Uitspraak
1.Geding in cassatie
2.Beoordeling van de ontvankelijkheid van het beroep
3. Beslissing
31 mei 2016.
Hoge Raad
In deze zaak gaat het om een cassatieberoep tegen een arrest van het Gerechtshof Arnhem-Leeuwarden, dat op 30 april 2015 uitspraak deed in een strafzaak tegen een verdachte die was veroordeeld voor doodslag op zijn ex-vriendin. De Hoge Raad heeft op 31 mei 2016 geoordeeld dat het cassatieberoep niet-ontvankelijk is.
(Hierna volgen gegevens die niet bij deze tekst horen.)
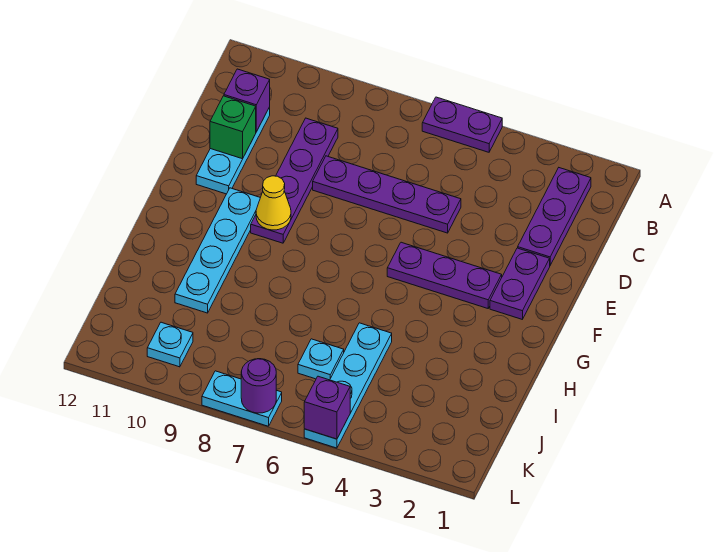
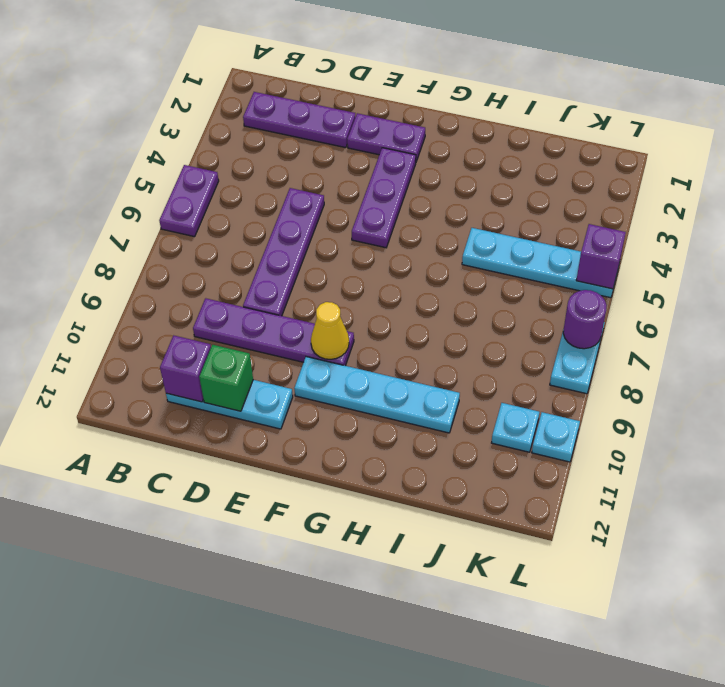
cyan plate J6 level 1 -> cyan plate L10 level 1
De verdediging, vertegenwoordigd door de advocaten S.F.W. van 't Hullenaar en S. Grilk, had een schriftuur ingediend, maar de Hoge Raad oordeelde dat de aangevoerde klachten geen behandeling in cassatie rechtvaardigen. Dit oordeel is gebaseerd op het feit dat de partij die het cassatieberoep heeft ingesteld klaarblijkelijk onvoldoende belang heeft bij het beroep, of dat de klachten niet tot cassatie kunnen leiden. De Hoge Raad heeft zich daarbij beroepen op artikel 80a van de Wet op de rechterlijke organisatie en heeft de Procureur-Generaal gehoord. De beslissing van de Hoge Raad is dat het beroep in cassatie niet-ontvankelijk wordt verklaard, wat betekent dat de eerdere uitspraak van het Gerechtshof in stand blijft. Dit arrest is gewezen door de vice-president en twee raadsheren, en is uitgesproken ter openbare terechtzitting.